En 1369, le Rouergue se soulève et le 23 juin de cette même année, Guy de Sévérac libère Compeyre. En janvier 1370, Jean d’Armagnac, vicomte de Creissels participe à la libération de la vallée du Tarn à la tête d’une armée de 300 hommes. Dès l’année suivante les Anglais abandonnent les derniers châteaux. Le Rouergue à peine libéré doit hélas faire face aux routiers. En 1390, une compagnie de ces pillards s’installe à Peyrelade et organise des razzias sur les troupeaux des alentours. Il faudra plus d’un an pour les déloger.
Guerres de religion
Les guerres de religion en Rouergue furent acharnées, et Peyrelade comme toute la vallée du Tarn en a beaucoup souffert. Elles appauvrirent considérablement les populations déjà misérables. En 1565, de nombreux habitants de la vallée du Tarn se plaignent des dévastations causées par les Protestants (Calvinistes) de Millau. Sous la pression des seigneurs catholiques de la région, le conseil du roi décide d’abattre les fortifications de Millau (protestante) afin de l’affaiblir. Ce sera fait le 6 avril 1565. Quant à Peyrelade, le château tombe entre les mains des Catholiques (aussi appelés « Papistes ») dès 1568.

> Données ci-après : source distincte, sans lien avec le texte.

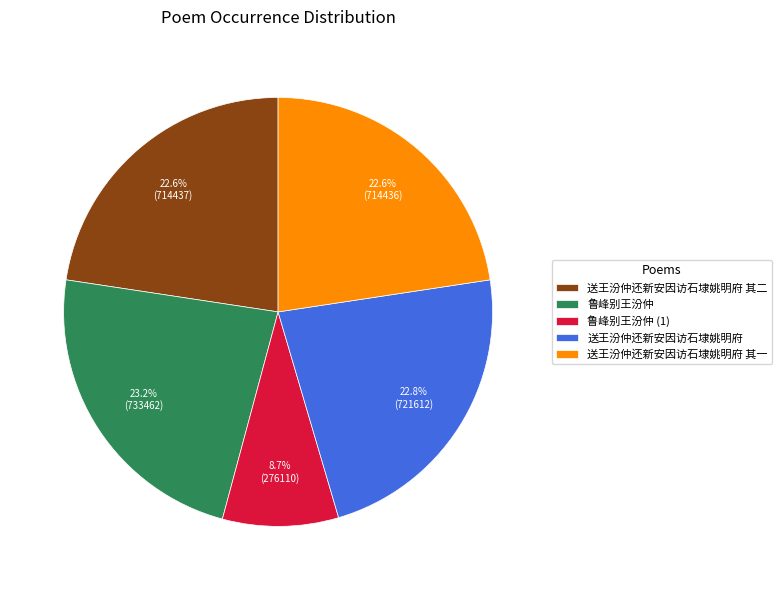

To the nearest percent, what is the average slice percentage?

20%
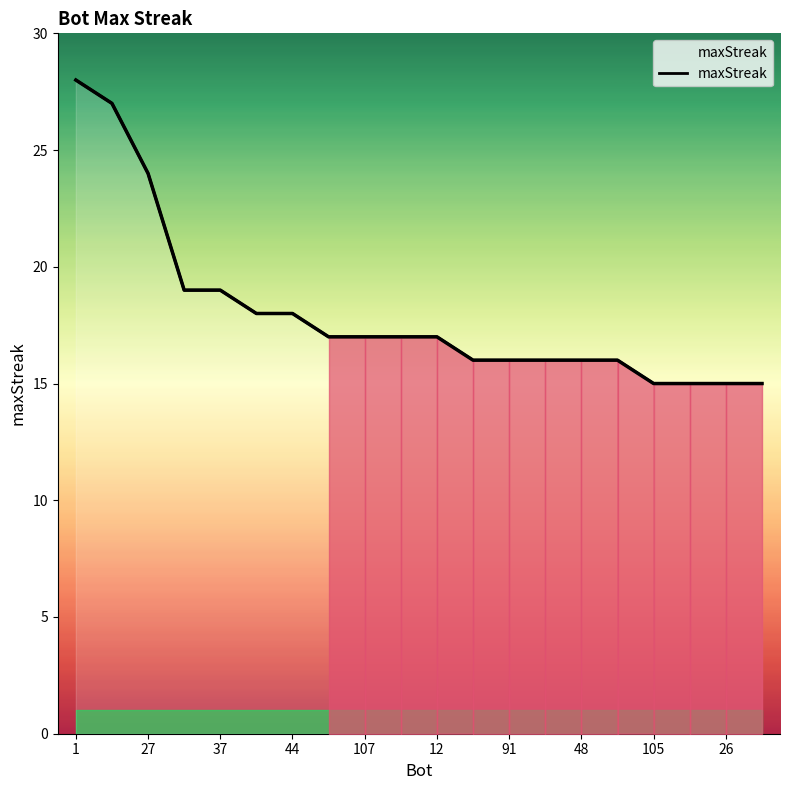

Reading left to right, list all the values displayed in this chart.

1=28	24=27	27=24	43=19	37=19	71=18	44=18	128=17	107=17	75=17	12=17	112=16	91=16	78=16	48=16	9=16	105=15	85=15	26=15	14=15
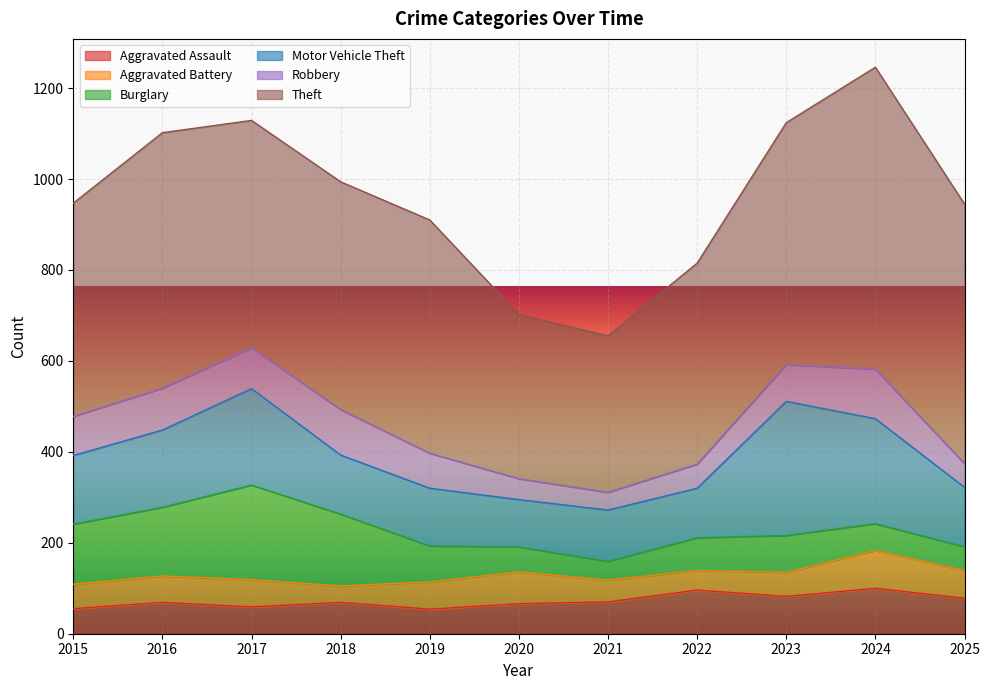

What is the value of the Motor Vehicle Theft point at the 2nd from the left?

170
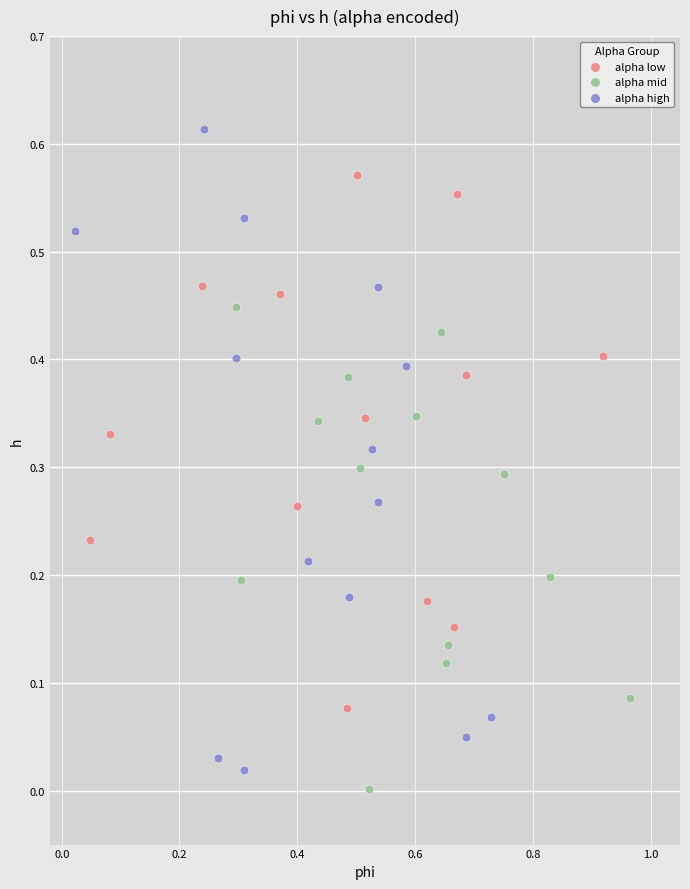

What are all the series names shown in the legend?

alpha low, alpha mid, alpha high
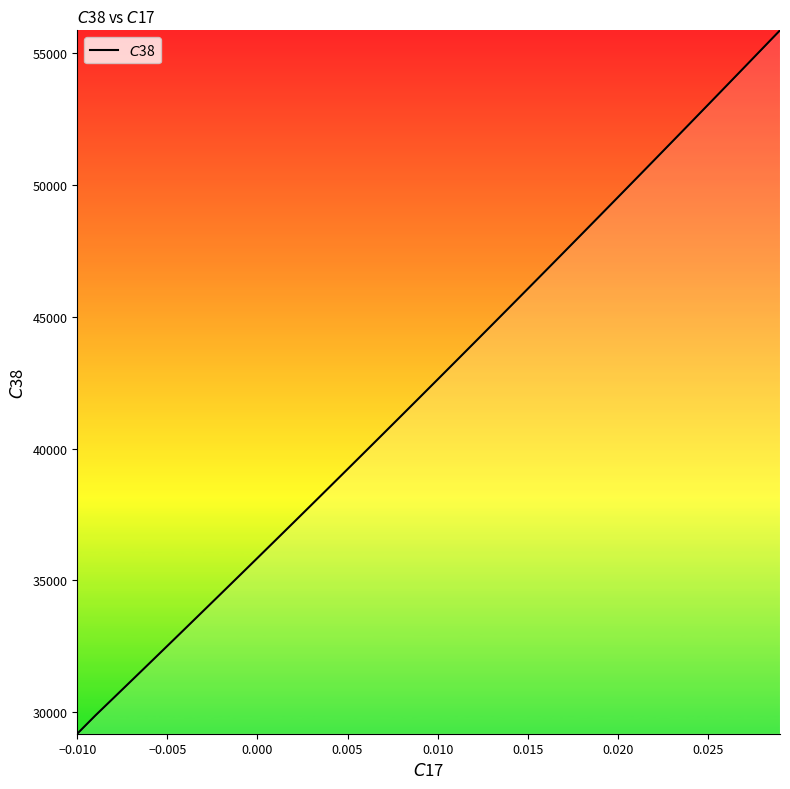

What is the difference between the maximum and minimum values?

26696.5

Après avoir pris Peyrelade, les Catholiques se mettent eux aussi à rançonner les paysans des environs. Ils s’attaquent à leur bétail, leurs meubles, etc. En 1569, les places fortes de la vallée (Lugagnac, Caylus et Peyrelade) sont sous contrôle de Pierre Pélamourgue, capitaine catholique fidèle au Roi de France, Charles IX. La vallée connaît alors quelques années de calme tandis qu’à Paris, a lieu, le 22 août 1572, le massacre de la St Barthélémy et l’assassinat de dix mille Protestants (dont l’amiral de Coligny).
En mai 1577, des Etats généraux catholiques tentent de lever une armée de 1400 hommes pour venir à bout des Protestants mais ils ne purent équiper que 80 soldats, installés à Compeyre.
Cela n’empêche pas les Calvinistes de Millau de reprendre Peyrelade dès 1580 grâce à l’action héroïque d’un certain Genieis et de son « pétard ». Il fut probablement l’un des tout premiers poseurs de bombe de l’histoire.
Prise de Peyrelade par les Catholiques
Le 22 février 1568, Peyrelade fut pris par les Papistes (catholiques), trahis par les habitants mêmes et un prêtre qui gardait le fort ; car Monsieur de Claus y était parce qu’il avait ses biens là et les avait fait fructifier. Ce prêtre gouvernait entièrement tous les biens dudit de Claus.
Ils tuèrent trois soldats, les autres prirent la fuite. M. de Claus fut fait prisonnier et un M. de Luguans qui était avec lui. Si bien que tous ses biens furent pris et pillés, les armes aussi et ils emmenèrent M. de Claus et M. de Luguans en prison à Rodez. De fait, on ne voulut point les recevoir comme prisonniers, disant qu’ils étaient dans leur droit et n’avaient agressé personne, mais gardant le fort estant dans sa maison. De sorte qu’ils furent relâchés moyennant la somme de 1000 écus chacun. Aussi, ils firent prisonnier un ministre (pasteur) lequel ils retinrent quelques temps dans une citerne avant de la relâcher contre une petite rançon.
Tous ces événements nous ont éloigné des luttes intestines entre certains coseigneurs de Peyrelade, les comtes de Rodez et les Sévérac notamment. En 1422, la situation est figée, chacun campe sur ses terres et s’occupe de les faire fructifier au mieux : le comte de Rodez, vicomte de Creissels, le baron Amaury de Sévérac, Pierre Guitard, seigneur de Lugagnac et Jean de Ricard possèdent chacun un quart du mandement. Cela perdurera jusqu’à ce que la vicomté de Creissels rejoigne le domaine royal en 1589, lorsque le comte de Rodez qui est aussi Henri de Bourbon, roi de Navarre, duc de Vendôme, accède au trône de France sous le nom de Henri IV. Il sera aussi le dernier vicomte de Creissels.
En 1607, ce sera au tour de la part des Sévérac de rejoindre le royaume de France.
Le roi partage donc la moitié de Peyrelade avec Jean Pourquery et les Puel. Cette situation n’évoluera plus jusqu’à la Révolution.
Peyrelade et sa région devront encore faire face à de longues années de luttes et de sacrifices avant de venir à bout des nombreuses bandes de brigands qui sillonneront longtemps encore le Rouergue.